Executive summary. Do you often need a professional engineer to facilitate the construction at your projects? Here’s how to pick your engineer and to guarantee the quickest turnaround of the product you need.
Needing a professional engineer. You have traffic control, concrete formwork, deep excavations, shored trenches, worker tie-offs, or any number of activities on your project that require calculations and/or drawings sealed by a registered professional engineer (a P.E.). Now you have identified the need, now you have to find one.
How to pick a P.E. A contractor’s professional engineer is completely different from a design engineer. Yes, they both are duly registered as engineers, but the mindset is generally different. As a contractor you need things now. As a design engineer, often things must be turned around in 30 or more days. As a contractor, you need to build things from inventory on site or at the yard, not buy things new and wait for delivery. Contractor work is often temporary, which requires a different value of loading (on structures) and often becomes quite “on-the-fly” in its construction.
Pick a professional engineer that has worked with contractors in the past and knows these things. Go to his office, look for boots. Talk to him or her and get a feel for sense of urgency.
Quick turnaround. If you’ve selected a P.E. based on the previous paragraph, you can do yourself one better by preparing responsibly and thoroughly for your engineer. That means, if possible, do all of his work. Yes, that sounds silly because you’re hiring this professional to do the engineering for you. But you want it back quickly right? And you may know what you want to build, right? So the answer is to draw what you want and provide all of the supportive data and references to minimize “research time” for the engineer. Prepare as follows:
- General background – provide a general background on what you’re trying to accomplish. Make it more than one sentence, but spell it out simply like “engineering formwork for a 14’ clarifier wall”, “rerouting wastewater temporarily to allow construction in an adjacent influent channel”, “comply with OSHA in providing engineered tie-off for an employee tied off to a concrete block at the edge of a utility trench”, et cetera.
- Full package – if you already know what you want to build and you’re somewhat certain it will work, draw it up! From a speed point of view, if you provide a 100% completed package that only needs a stamp on the front, do it!

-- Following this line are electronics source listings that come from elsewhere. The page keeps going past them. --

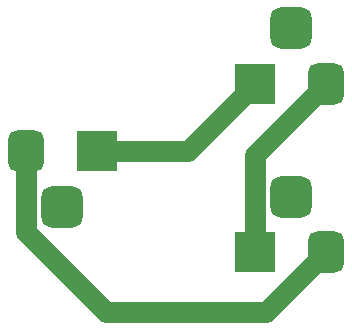
<source format=gbr>
%TF.GenerationSoftware,KiCad,Pcbnew,7.0.1*%
%TF.CreationDate,2024-02-10T15:33:11+01:00*%
%TF.ProjectId,Carte,43617274-652e-46b6-9963-61645f706362,rev?*%
%TF.SameCoordinates,Original*%
%TF.FileFunction,Copper,L1,Top*%
%TF.FilePolarity,Positive*%
%FSLAX46Y46*%
G04 Gerber Fmt 4.6, Leading zero omitted, Abs format (unit mm)*
G04 Created by KiCad (PCBNEW 7.0.1) date 2024-02-10 15:33:11*
%MOMM*%
%LPD*%
G01*
G04 APERTURE LIST*
G04 Aperture macros list*
%AMRoundRect*
0 Rectangle with rounded corners*
0 $1 Rounding radius*
0 $2 $3 $4 $5 $6 $7 $8 $9 X,Y pos of 4 corners*
0 Add a 4 corners polygon primitive as box body*
4,1,4,$2,$3,$4,$5,$6,$7,$8,$9,$2,$3,0*
0 Add four circle primitives for the rounded corners*
1,1,$1+$1,$2,$3*
1,1,$1+$1,$4,$5*
1,1,$1+$1,$6,$7*
1,1,$1+$1,$8,$9*
0 Add four rect primitives between the rounded corners*
20,1,$1+$1,$2,$3,$4,$5,0*
20,1,$1+$1,$4,$5,$6,$7,0*
20,1,$1+$1,$6,$7,$8,$9,0*
20,1,$1+$1,$8,$9,$2,$3,0*%
G04 Aperture macros list end*
%TA.AperFunction,ComponentPad*%
%ADD10RoundRect,0.875000X0.875000X0.875000X-0.875000X0.875000X-0.875000X-0.875000X0.875000X-0.875000X0*%
%TD*%
%TA.AperFunction,ComponentPad*%
%ADD11RoundRect,0.750000X0.750000X1.000000X-0.750000X1.000000X-0.750000X-1.000000X0.750000X-1.000000X0*%
%TD*%
%TA.AperFunction,ComponentPad*%
%ADD12R,3.500000X3.500000*%
%TD*%
%TA.AperFunction,ComponentPad*%
%ADD13RoundRect,0.750000X-0.750000X-1.000000X0.750000X-1.000000X0.750000X1.000000X-0.750000X1.000000X0*%
%TD*%
%TA.AperFunction,ComponentPad*%
%ADD14RoundRect,0.875000X-0.875000X-0.875000X0.875000X-0.875000X0.875000X0.875000X-0.875000X0.875000X0*%
%TD*%
%TA.AperFunction,Conductor*%
%ADD15C,1.800000*%
%TD*%
G04 APERTURE END LIST*
D10*
%TO.P,J3,3*%
%TO.N,Net-(J1-Pin_2)*%
X111300000Y-68960000D03*
D11*
%TO.P,J3,2,Pin_2*%
X114300000Y-73660000D03*
D12*
%TO.P,J3,1,Pin_1*%
X108300000Y-73660000D03*
%TD*%
%TO.P,J2,1,Pin_1*%
%TO.N,Net-(J1-Pin_1)*%
X108300000Y-59377500D03*
D11*
%TO.P,J2,2,Pin_2*%
%TO.N,Net-(J1-Pin_2)*%
X114300000Y-59377500D03*
D10*
%TO.P,J2,3*%
%TO.N,N/C*%
X111300000Y-54677500D03*
%TD*%
D12*
%TO.P,J1,1,Pin_1*%
%TO.N,Net-(J1-Pin_1)*%
X94900000Y-65082500D03*
D13*
%TO.P,J1,2,Pin_2*%
%TO.N,Net-(J1-Pin_2)*%
X88900000Y-65082500D03*
D14*
%TO.P,J1,3*%
X91900000Y-69782500D03*
%TD*%
D15*
%TO.N,Net-(J1-Pin_2)*%
X108300000Y-65377500D02*
X114300000Y-59377500D01*
X108300000Y-73660000D02*
X108300000Y-65377500D01*
X109220000Y-78740000D02*
X95695222Y-78740000D01*
X95695222Y-78740000D02*
X88900000Y-71944778D01*
X88900000Y-71944778D02*
X88900000Y-65082500D01*
X114300000Y-73660000D02*
X109220000Y-78740000D01*
%TO.N,Net-(J1-Pin_1)*%
X94900000Y-65082500D02*
X102595000Y-65082500D01*
X102595000Y-65082500D02*
X108300000Y-59377500D01*
%TD*%
M02*

</source>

- Materials you have – if you have 2×6 lumber and W12 beams in the yard, and the temporary structure must be built with these members, tell your engineer. A good contractor’s engineer will do everything possible to build your structure using materials on hand.
- Engineered data – if you are using a particular type of wood or anchor bolt or tie-off system or pipe, provide this data. This data will be used to support any calculations, and the literature can be included as an appendix to the submittal.
- Project specifications – if you’re ultimately making a submittal to an owner or in accordance with a specification, provide this information so the deliverable is catered to the owner’s needs.
- Project drawings – provide the applicable drawings.
- Due date – is this due now, or can it wait a couple weeks, or longer? Immediately advise of urgency.
- Who’s building it – Who is the supervisor for this work being engineered? Is he competent? Is he honest? Does he take shortcuts?
My story. I’ve stamped many submittals, plans, and calculations for contractors. The best clients are the ones who prepare the entire package, including the title page, for my stamp! What is more realistic is to have the requesting party provide everything in one email and to predict what I need. I listed almost everything above.
What’s good about the contractor’s engineer, is we understand there’s no points for pretty. What I mean is that if calculations are done on notebook paper and with a pencil, this will keep the contractor moving and check the box with your construction manager or client. I’ve seen many shoring designs done with a pencil and graph paper.